Catherine Emberton 29yrs, of Gleadless Road, Sheffield appeared at Sheffield Crown Court today (30/03/2015) where she was sentenced for offences under the Control of Trade in Endangered Species (Enforcement) Regulations 1997 relating to the illegal trade in tiger claws and teeth. Ms. Emberton had pleaded guilty at a previous hearing.
The conviction was the result of a joint investigation by South Yorkshire Police and the National Wildlife Crime Unit.
In May 2014 officers identified Ms. Emberton who was trading in jewellery on the internet auction site Ebay, a significant part of her trade appeared to consist of jewellery containing tiger teeth and claws, which she was shipping around the globe.
Tiger is critically endangered and is classed as an Annex ‘A’ species, which means that any sale or commercial use of the species and any of its derivatives is strictly prohibited unless it is covered by a Government issues permit.
The law allows for the sale of antiques, which are classed as ‘worked’. To be exempt under the ‘worked’ derogation, an item must be carved or significantly altered from its raw state before 1947.
Most of her adverts carried a rider suggesting these were antique and worked and exempt form any requirement for permits.
However, the items being sold and offered for sale by Ms. Emberton did not qualify for this exemption. Most of the items she was selling were raw teeth or claws set in metal.
On 9th June 2014 officers from NWCU and South Yorkshire Police executed a search warrant at Ms. Emberton’s home address. During the search officer found a silversmith’s work bench, jewellery making equipment, claws and teeth set in silver, 23 x raw claws and 10 x raw teeth.

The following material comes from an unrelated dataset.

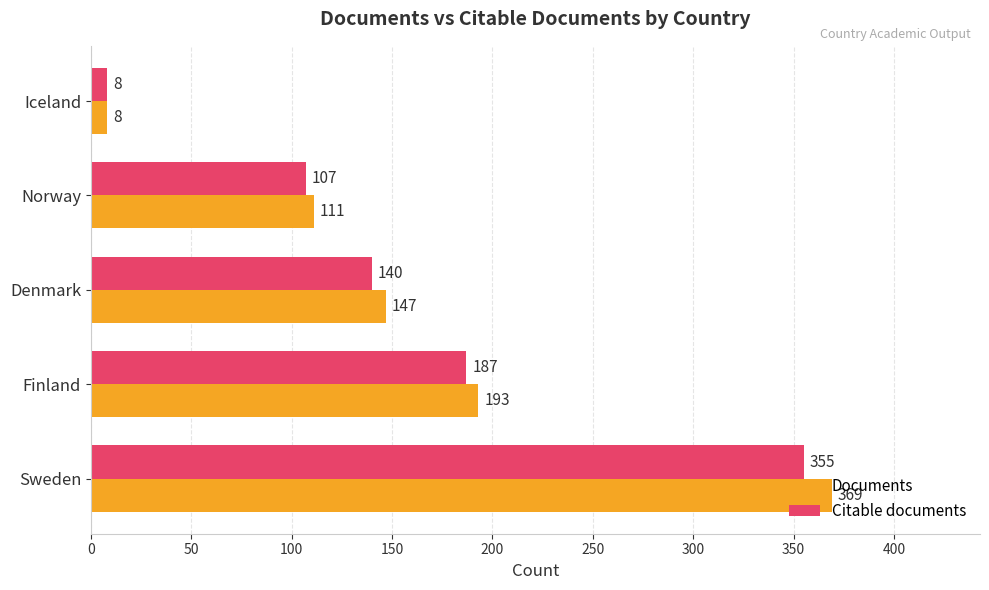

Is it true that Documents equals 8 at Iceland?

True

Ms. Emberton was arrested and later charged with the prohibited sale, prohibited offering for sale and prohibited keeping for sale and Annex ‘A’ Species, namely tiger, contrary to the Control of Trade in Endangered Species (Enforcement) Regulations 1997. The charges related to multiple sales (129) over an 18 months period and her possession of teeth and claws for sale on the day of the warrant.
Although Ms. Emberton accepted that the teeth and claws she was selling did not meet the worked derogation, she maintained that it was her opinion that they were old. However, an expert in this field provided evidence that without radio-carbon dating or a truly accurate provenance, “it is impossible to age the teeth or claws”.

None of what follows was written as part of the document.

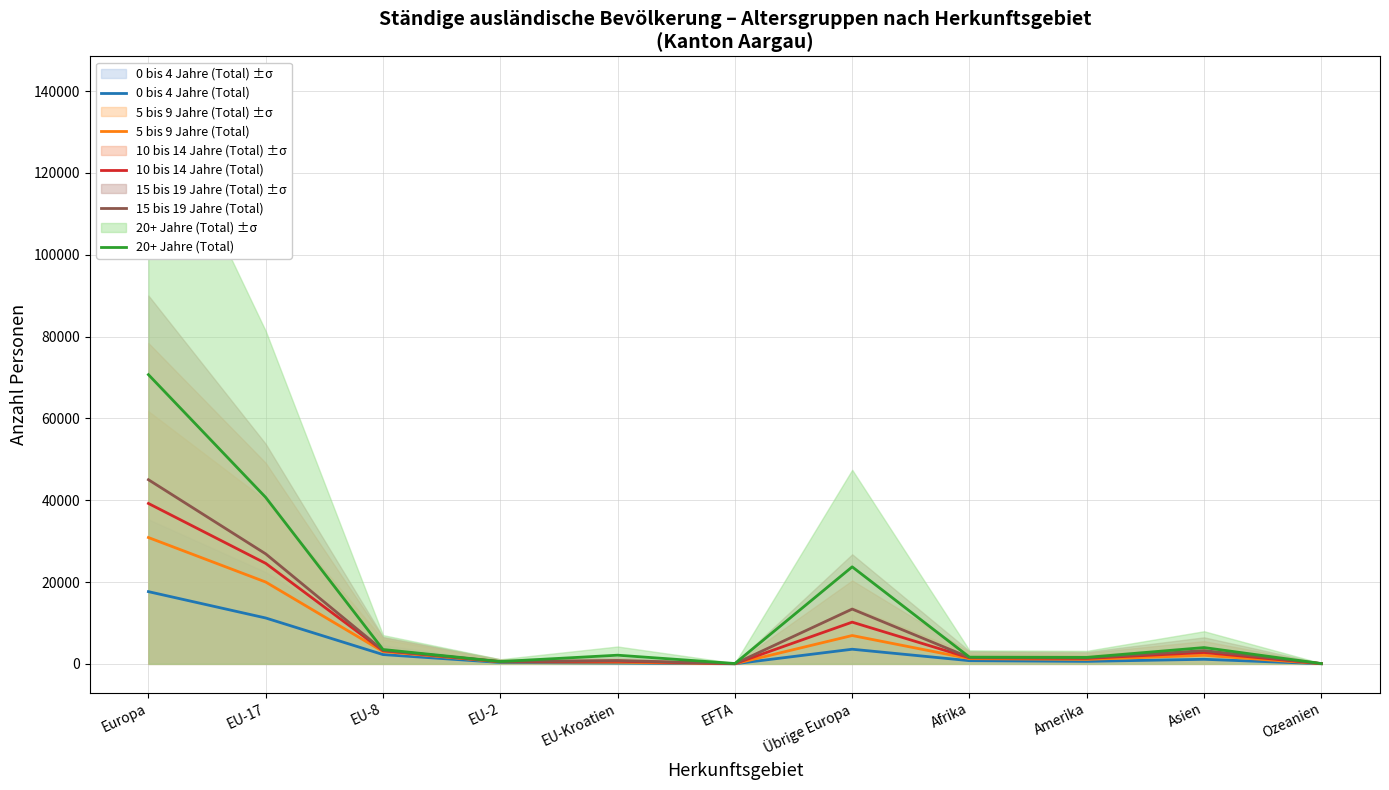

What is the difference between the 15 bis 19 Jahre (Total) values at Ozeanien and EFTA?

17.0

Catherine Emberton was sentenced to 120hrs of unpaid work, a 12 month Community Service Order as well as being ordered to pay £60 victim surcharge and forfeiture of items seized.

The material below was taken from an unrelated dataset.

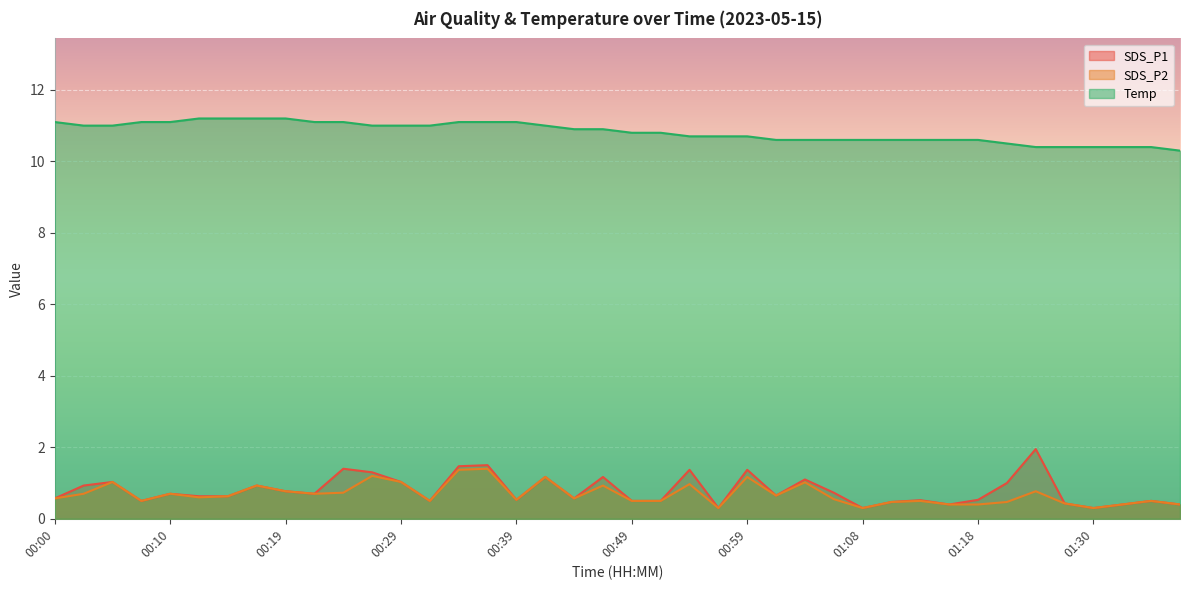

True or false: SDS_P1 and Temp cross at least once.

False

Following the case investigating officer Andy McWilliam from the National Wildlife Crime Unit said, “Any person who chooses to trade in endangered species has a duty to know and comply with the law. The regulations are not an optional extra; they are there to protect species that are at risk. Some species, such as tiger are on the brink of extinction. People who offend run the risk of going to prison”.
The maximum sentence for these offences is 5 years.